I was inspired by a brilliant novel of historical fiction (and so much else besides), Olga Tokarczuk, The Books of Jacob. The long subtitle of that book has inspired me to offer you enjoyment, reflection, and some understanding of a changing world through the five fantastic journeys.
The Books of Jacob, or: A fantastic journey across seven borders, five languages, and three major religions, not counting the major sects. Told by the dead, supplemented by the author, drawing from a range of books, and aided by imagination, the which being the greatest natural gift of any person. That the wise might have it for a record, that my compatriots reflect, laypersons gain some understanding, and melancholy souls obtain some slight enjoyment.”
I have decided to feature this brilliant Nobel Laureate as one fantastic journey that you can take through the Burning Archive.
Where will these fantastic journeys take you? To places where you can discover your own insights into this changing world:
A ‘choose-your-own adventure’ through my profiles of the Nobel Prize for Literature and its treasure chest of books and writers, the Nobel Archive.
Monthly features of Nobel-Prize authors including readings and discussions
A slow read of the Nobel-Prize winning border-crossing novels of Olga Tokarczuk, including The Empusium: A Health Resort Horror Story, just released in English translation
A deep dive into the rise and fall of global empires from 1400, using the widely respected masterpiece of world history
Changing World Series—weekly posts pointing to insights from history into today’s “empires” and major powers (USA, Europe, China, India, and Russia, and extending over time to South-East Asia, Africa, and the Islamic World) with a focus on culture
Monthly mini-audiobook readings and group discussions of big ideas in history.

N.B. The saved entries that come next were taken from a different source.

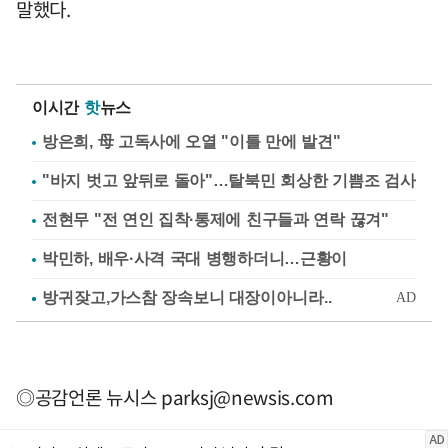
말했다.
이시간
핫
뉴스
방은희, 母 고독사에 오열 "이틀 만에 발견"
"바지 벗고 앞뒤로 돌아"…탈북민 회상한 기쁨조 검사
전현무 "전 연인 집착·통제에 친구들과 연락 끊겨"
박민하, 배우·사격 국대 병행하더니…근황이
◎공감언론 뉴시스
parksj@newsis.com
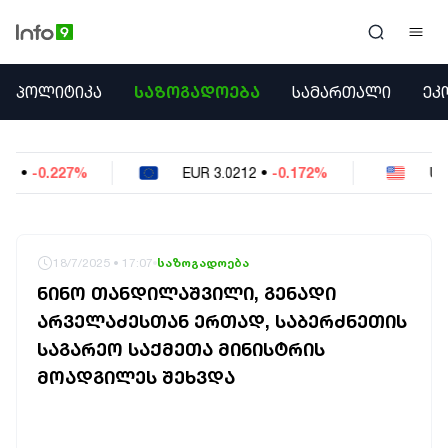
ᲞᲝᲚᲘᲢᲘᲙᲐ
ᲞᲝᲚᲘᲢᲘᲙᲐ
ᲡᲐᲖᲝᲒᲐᲓᲝᲔᲑᲐ
ᲡᲐᲛᲐᲠᲗᲐᲚᲘ
ᲔᲙ
ᲡᲐᲖᲝᲒᲐᲓᲝᲔᲑᲐ
ᲡᲐᲛᲐᲠᲗᲐᲚᲘ
ᲔᲙᲝᲜᲝᲛᲘᲙᲐ
EUR
3.0212
•
-0.172%
USD
2.621
•
-0.05%
ᲣᲪᲮᲝᲔᲗᲘ
ᲙᲝᲜᲤᲚᲘᲥᲢᲔᲑᲘ
ᲒᲐᲛᲝᲙᲘᲗᲮᲕᲐ
ᲡᲝᲪᲘᲐᲚᲣᲠᲘ ᲛᲔᲓᲘᲐ
18/7/2025 • 17:07
საზოგადოება
ᲡᲞᲝᲠᲢᲘ
ᲜᲘᲜᲝ ᲗᲐᲜᲓᲘᲚᲐᲨᲕᲘᲚᲘ, ᲒᲔᲜᲐᲓᲘ
ᲐᲛᲘᲜᲓᲘ
ᲐᲠᲕᲔᲚᲐᲫᲔᲡᲗᲐᲜ ᲔᲠᲗᲐᲓ, ᲡᲐᲑᲔᲠᲫᲜᲔᲗᲘᲡ
ᲡᲐᲛᲮᲔᲓᲠᲝ
ᲡᲐᲒᲐᲠᲔᲝ ᲡᲐᲥᲛᲔᲗᲐ ᲛᲘᲜᲘᲡᲢᲠᲘᲡ
ᲠᲔᲒᲘᲝᲜᲘ
ᲘᲜᲢᲔᲠᲕᲘᲣ
ᲛᲝᲐᲓᲒᲘᲚᲔᲡ ᲨᲔᲮᲕᲓᲐ
ᲑᲘᲖᲜᲔᲡᲘ
ᲞᲐᲠᲚᲐᲛᲔᲜᲢᲘ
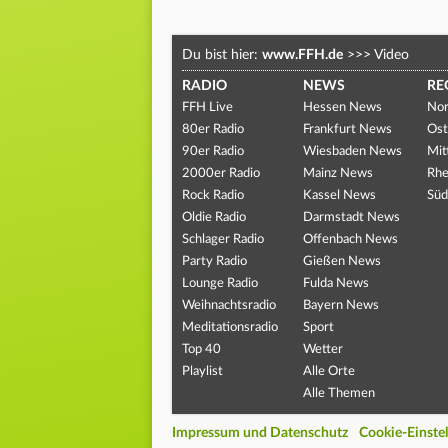
Du bist hier:
www.FFH.de
>>>
Video
RADIO
NEWS
RE
FFH Live
Hessen News
Nor
80er Radio
Frankfurt News
Ost
90er Radio
Wiesbaden News
Mit
2000er Radio
Mainz News
Rhe
Rock Radio
Kassel News
Süd
Oldie Radio
Darmstadt News
Schlager Radio
Offenbach News
Party Radio
Gießen News
Lounge Radio
Fulda News
Weihnachtsradio
Bayern News
Meditationsradio
Sport
Top 40
Wetter
Playlist
Alle Orte
Alle Themen
Impressum und Datenschutz
Cookie-Einste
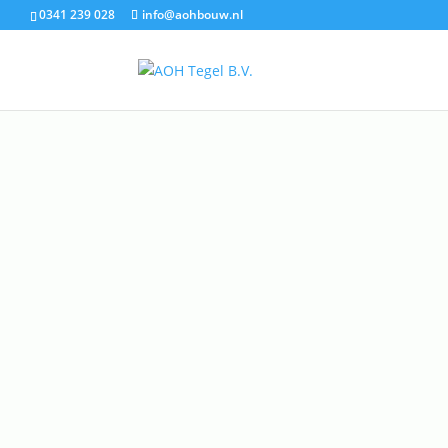
0341 239 028
info@aohbouw.nl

A poll for readers of the Burning Archive
But I have a question for you.
Should I offer you all that content in one publication or two? Should I divide the Burning Archive into two?
For example, I could focus:
one publication on how history helps to understand the changing world, and
the second publication on the best of the Nobel Prize for Literature.
Over the coming weeks I want to design my program, schedules, membership tiers and benefits in a way that works best for readers. Your advice on this critical decision for the Burning Archive will help me design that program around your preferences.
Please let me know me what works best for you so we can search together for the wisdom of living in tune with the mode of a changing world.
When I read fiction, it’s either historical or philosophical, and I’m aiming to grasp the spirit of the times depicted from a more literary point of view. So I vote to keep things combined.
Hello Jeff, I think that you clearly enjoy writing on both topics. Readers are likely to continue reading if they enjoy your writing. In addition, when you evaluate the poll results, I think that you should consider the likelihood that readers that abstained from voting are likely to be satisfied with the current offering by the Burning Platform, though they might not feel strongly enough about the issue to participate in the vote. My tuppence. Regards, Frans.